"Oh, goodness!" some one whispered in Crosby's ear.

"But he ain't armed," argued Higgins. "If he'd had a gun don't you s'pose he'd shot that dog an' got away long before he did?"

"That shows how much you know about these crooks, Higgins," said the other loftily. "He had a mighty good reason for not shooting the dog."

"What was the reason?"

"I don't know jest what it was, but any darned fool ought to see that he had a reason. Else why didn't he shoot? Course he had a reason. But the funny part of the whole thing is what has become of the woman."

"What woman?"

"That widder," responded the other, and Crosby felt her arm harden. "I never thought much o' that woman. You'd think she owned the whole town of Dexter to see her paradin' around the streets, showin' off her city clothes, an' all such stuff. They do say she led George Delancy a devil of a life, an' it's no wonder he died."

"The wretch!" came from the rear of the wagon.

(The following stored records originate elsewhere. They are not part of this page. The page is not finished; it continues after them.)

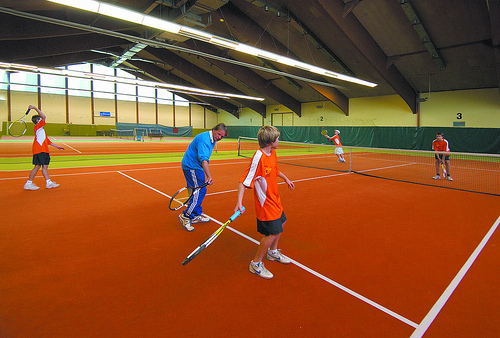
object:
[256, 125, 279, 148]
hair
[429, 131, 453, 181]
person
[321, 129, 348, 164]
player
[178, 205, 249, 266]
bat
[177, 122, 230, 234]
man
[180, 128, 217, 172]
blue shirt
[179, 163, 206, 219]
pants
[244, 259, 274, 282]
shoes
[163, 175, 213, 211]
tennis racket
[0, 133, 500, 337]
court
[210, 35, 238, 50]
lights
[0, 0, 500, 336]
buildings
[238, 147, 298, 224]
shirt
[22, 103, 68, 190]
girl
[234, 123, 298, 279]
boy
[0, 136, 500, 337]
ground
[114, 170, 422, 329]
white line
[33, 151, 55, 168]
shorts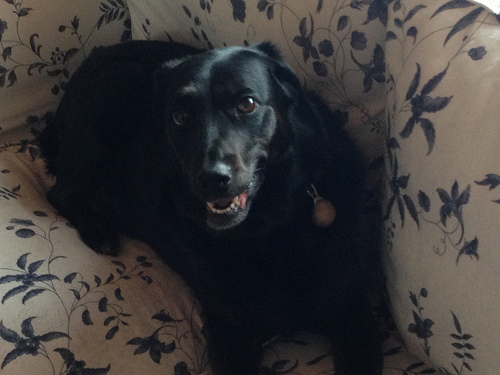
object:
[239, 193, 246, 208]
tongue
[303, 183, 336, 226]
tag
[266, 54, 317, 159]
ear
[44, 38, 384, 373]
black dog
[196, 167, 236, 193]
nose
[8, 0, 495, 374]
couch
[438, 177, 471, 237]
floral design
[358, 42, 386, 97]
floral design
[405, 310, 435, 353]
floral design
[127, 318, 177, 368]
floral design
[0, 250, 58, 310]
floral design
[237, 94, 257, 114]
eye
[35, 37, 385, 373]
dog's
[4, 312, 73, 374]
flower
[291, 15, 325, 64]
flower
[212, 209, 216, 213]
teeth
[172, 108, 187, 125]
eye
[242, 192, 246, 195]
gum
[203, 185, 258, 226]
mouth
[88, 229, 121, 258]
paw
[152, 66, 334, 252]
collar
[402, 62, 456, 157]
flower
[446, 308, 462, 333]
leaf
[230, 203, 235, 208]
teeth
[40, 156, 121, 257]
leg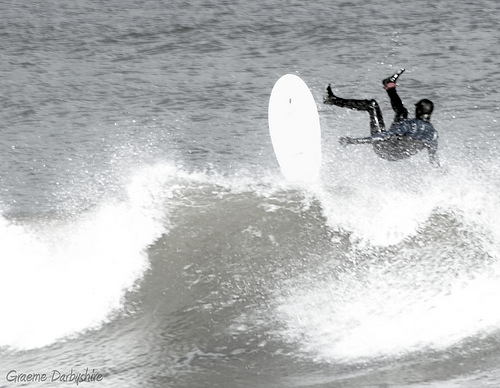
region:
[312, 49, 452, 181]
person wearing a wet suit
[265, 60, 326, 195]
white surf board or body board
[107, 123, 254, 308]
large ocean wave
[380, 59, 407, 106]
right foot of man in water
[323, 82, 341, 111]
left foot of man in water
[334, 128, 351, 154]
left hand of man in ocean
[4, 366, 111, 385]
name of photographer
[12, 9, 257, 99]
small waves in ocean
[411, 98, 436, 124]
head of man in ocean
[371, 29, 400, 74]
over spray of wave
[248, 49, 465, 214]
a man falling off a surfboard into the water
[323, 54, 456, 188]
a man wearing a black wetsuit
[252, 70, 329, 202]
a white surfboard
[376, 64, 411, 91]
a right foot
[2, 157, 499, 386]
a wave of water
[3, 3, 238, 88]
slightly turbid water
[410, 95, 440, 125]
the back of somebody's head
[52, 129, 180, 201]
spray of water droplets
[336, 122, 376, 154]
lower part of left arm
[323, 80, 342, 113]
left foot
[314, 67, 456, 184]
man in wet suit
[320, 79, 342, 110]
the man's left foot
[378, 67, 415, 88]
the man's right foot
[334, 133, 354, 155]
the man's left hand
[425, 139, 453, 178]
the man's right arm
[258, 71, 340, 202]
a white surf board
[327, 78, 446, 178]
a black wet suit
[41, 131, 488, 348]
wave in the water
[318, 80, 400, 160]
the man's left leg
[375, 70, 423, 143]
the man's right leg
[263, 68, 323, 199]
a perpendicular surf board in a wave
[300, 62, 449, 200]
a surfer thrown into the air surfing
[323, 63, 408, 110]
the man has water shoes on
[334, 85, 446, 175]
the man has a full wet suit on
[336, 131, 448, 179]
the surfer is wearing black gloves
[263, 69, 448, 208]
the surfer is wiping out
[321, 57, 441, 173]
the surfer's legs are in the air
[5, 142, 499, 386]
the wave is breaking in different places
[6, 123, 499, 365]
white water is seen on the wave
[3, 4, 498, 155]
the ocean has small swells and ripples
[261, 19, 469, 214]
surfer is flying through air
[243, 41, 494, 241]
surfer fell off surfboard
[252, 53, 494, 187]
white surfboard of surfer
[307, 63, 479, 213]
surfer wearing black shoes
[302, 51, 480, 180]
surfer wearing black pants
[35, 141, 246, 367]
grey waves of water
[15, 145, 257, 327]
foamy caps of waves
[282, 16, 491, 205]
surfer with dark wet hair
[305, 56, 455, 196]
surfer is wet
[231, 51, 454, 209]
surfer is falling into water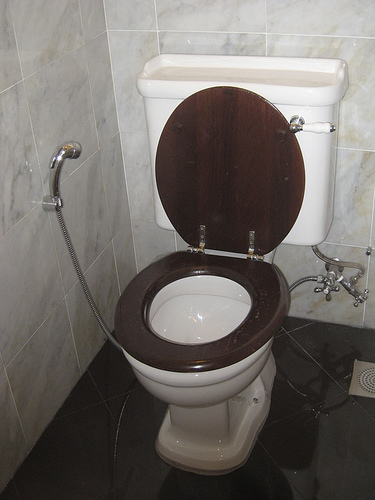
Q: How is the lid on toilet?
A: Up.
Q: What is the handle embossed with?
A: White enamel.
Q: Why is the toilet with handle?
A: To flush.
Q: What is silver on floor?
A: Drain hole.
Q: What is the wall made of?
A: Marble.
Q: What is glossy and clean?
A: Toilet bowl.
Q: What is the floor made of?
A: Tiles.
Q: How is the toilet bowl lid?
A: Up.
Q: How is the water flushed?
A: With a handle on the right side of the tank.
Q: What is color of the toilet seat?
A: Brown.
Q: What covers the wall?
A: Tiles.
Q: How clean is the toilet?
A: Very clean.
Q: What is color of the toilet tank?
A: White.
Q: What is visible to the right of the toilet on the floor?
A: The drain.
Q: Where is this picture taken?
A: Bathroom.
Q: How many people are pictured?
A: None.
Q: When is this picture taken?
A: Daytime.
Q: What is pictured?
A: Toilet.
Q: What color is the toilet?
A: White.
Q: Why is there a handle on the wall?
A: Water faucet.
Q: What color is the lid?
A: Wood.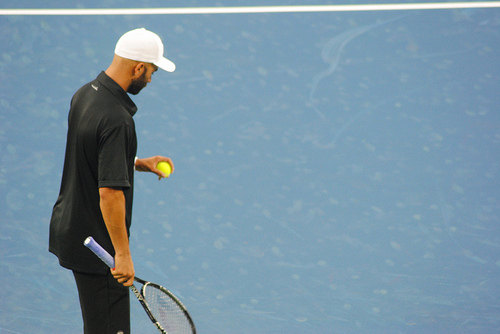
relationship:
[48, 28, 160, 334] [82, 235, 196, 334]
man holding racket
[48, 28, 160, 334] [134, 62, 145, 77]
man has ear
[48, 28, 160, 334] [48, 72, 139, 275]
man wearing shirt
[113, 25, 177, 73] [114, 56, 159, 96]
hat on top of head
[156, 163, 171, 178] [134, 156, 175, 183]
ball in hand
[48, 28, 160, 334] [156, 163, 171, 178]
man holding ball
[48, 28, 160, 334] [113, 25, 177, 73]
man wearing hat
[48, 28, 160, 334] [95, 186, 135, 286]
man has arm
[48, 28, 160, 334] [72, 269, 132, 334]
man wearing tennis shorts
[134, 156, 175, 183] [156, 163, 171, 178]
hand holding ball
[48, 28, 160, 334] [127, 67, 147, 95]
man has beard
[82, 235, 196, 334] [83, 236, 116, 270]
racket has handle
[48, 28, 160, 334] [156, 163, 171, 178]
man preparing to serve ball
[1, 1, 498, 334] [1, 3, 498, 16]
background has line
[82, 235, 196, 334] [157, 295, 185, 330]
racket has corporate logo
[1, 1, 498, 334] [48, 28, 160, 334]
ground under man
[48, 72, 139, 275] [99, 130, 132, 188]
shirt has sleeve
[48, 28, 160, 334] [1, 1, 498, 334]
man looking at background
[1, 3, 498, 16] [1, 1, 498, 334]
line on background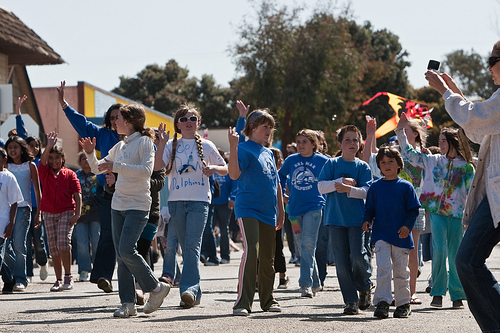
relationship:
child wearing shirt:
[77, 102, 173, 321] [44, 175, 71, 211]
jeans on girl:
[167, 205, 207, 287] [160, 92, 235, 296]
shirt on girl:
[38, 169, 79, 211] [34, 129, 87, 295]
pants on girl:
[231, 215, 278, 314] [34, 127, 82, 292]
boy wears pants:
[361, 144, 424, 319] [230, 215, 286, 312]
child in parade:
[77, 104, 172, 316] [0, 80, 475, 316]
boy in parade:
[358, 145, 422, 320] [0, 80, 475, 316]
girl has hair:
[151, 101, 230, 309] [161, 101, 212, 176]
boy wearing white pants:
[358, 145, 422, 320] [363, 233, 417, 315]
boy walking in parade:
[358, 145, 422, 320] [42, 66, 442, 326]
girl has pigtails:
[151, 104, 231, 309] [167, 96, 217, 208]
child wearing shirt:
[77, 102, 173, 321] [170, 139, 227, 192]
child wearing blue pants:
[77, 102, 173, 321] [167, 199, 207, 296]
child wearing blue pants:
[77, 102, 173, 321] [6, 205, 30, 287]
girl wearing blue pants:
[279, 128, 322, 294] [111, 210, 148, 301]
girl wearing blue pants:
[275, 125, 332, 299] [286, 211, 320, 286]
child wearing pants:
[77, 102, 173, 321] [45, 200, 103, 254]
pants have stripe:
[233, 215, 278, 312] [233, 218, 252, 302]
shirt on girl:
[235, 137, 281, 212] [223, 86, 290, 329]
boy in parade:
[358, 145, 422, 320] [15, 90, 484, 295]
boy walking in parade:
[358, 145, 422, 320] [13, 50, 487, 306]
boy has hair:
[358, 145, 422, 320] [380, 139, 405, 175]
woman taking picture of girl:
[407, 24, 498, 328] [275, 125, 332, 299]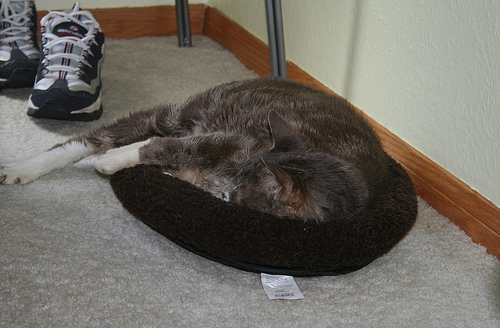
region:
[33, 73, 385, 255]
a cat laying in a pet bed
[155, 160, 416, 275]
a black pet bed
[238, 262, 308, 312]
a white tag on a pet bed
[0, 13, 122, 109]
a pair of tennis shoes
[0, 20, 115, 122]
a pair of tennis shoes on the floor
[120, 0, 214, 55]
wood base board around a room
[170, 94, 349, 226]
a cat sleeping in a pet bed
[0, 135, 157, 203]
a cat with white feet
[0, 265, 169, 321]
carpeting on a floor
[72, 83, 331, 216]
a grey cat with white feet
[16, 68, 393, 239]
a grey and white cat laying on a bed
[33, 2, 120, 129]
a blue and white sneaker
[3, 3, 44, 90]
a blue and white sneaker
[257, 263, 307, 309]
a white cat bed tag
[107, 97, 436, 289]
a brown cat bed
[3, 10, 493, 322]
white carpet on the floor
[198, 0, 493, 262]
a wooden base board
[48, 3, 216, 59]
a wooden base board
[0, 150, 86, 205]
a white cat paw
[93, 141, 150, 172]
a white cat paw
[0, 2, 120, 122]
pair of tennis shoes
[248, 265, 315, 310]
white tag on cat bed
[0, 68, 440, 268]
brown and white cat sleeping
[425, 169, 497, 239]
brown wooden floor trim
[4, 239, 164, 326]
white carpet on floor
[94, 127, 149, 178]
white paw on cat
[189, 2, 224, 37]
gap in wooden floor moulding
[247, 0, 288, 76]
silver metal table leg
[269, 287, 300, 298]
black text on white tag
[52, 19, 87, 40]
company name on tennis shoe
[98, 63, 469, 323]
a cat in a bed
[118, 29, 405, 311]
a cat laying on a bed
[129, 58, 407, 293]
a cat with white pays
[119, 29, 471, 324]
a cat laying inside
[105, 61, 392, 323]
an inside cat laying down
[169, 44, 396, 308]
a cat in a cat bed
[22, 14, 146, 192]
shoes on teh ground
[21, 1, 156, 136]
shoes on the carpet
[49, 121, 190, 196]
white cat paws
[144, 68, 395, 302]
a cat that is sleeping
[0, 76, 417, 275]
A cat napping in a cat bed.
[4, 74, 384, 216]
Brown and white cat.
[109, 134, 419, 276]
A black cat bed.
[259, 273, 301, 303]
White tag on the cat bed.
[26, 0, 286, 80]
Metal chair legs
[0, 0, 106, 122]
A pair of black and white sneakers.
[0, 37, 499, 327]
Tan carpet on the floor.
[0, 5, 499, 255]
Wooden wall base around the lower wall.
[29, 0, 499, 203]
White paint on the walls.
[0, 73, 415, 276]
A cozy cat in a black cat bed.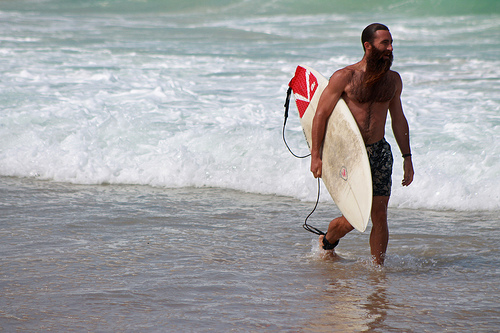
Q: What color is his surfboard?
A: Mostly white.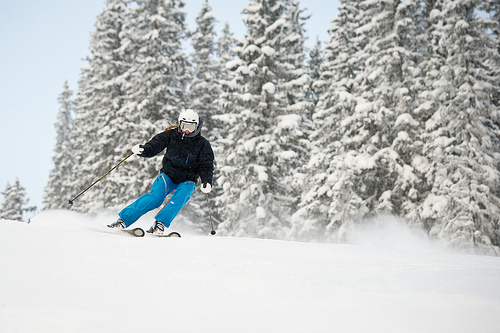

"Well, she's up and skipped out with the horse thief. Austin says she tried to protect him, and I guess they had a regular family row over the affair. She's gone an' the man's gone, an' it looks darned suspicious. He was a good-lookin' feller, Austin says, an' she's dead crazy to git another man, I've heard. Dang me, it's jest as I said to Davis: I wouldn't put it above her to take up with this good-lookin' thief an' skip off with him. Her husband's been dead more'n two year, an' she's too darned purty to stay in strict mournin' longer'n she has to—-"

But just then something strong, firm, and resistless grasped his neck from behind, and, even as he opened his mouth to gasp out his surprise and alarm, a vise-like grip shut down on his thigh, and then, he was jerked backward, lifted upward, tossed outward, falling downward. The wagon clattered off in the night, and a tall man and a woman looked over the side of the wagon-bed and waited for the next flash of lightning to show them where the official gossiper had fallen. The long, blinding, flash came, and Crosby saw the man as he picked himself from the ditch at the roadside.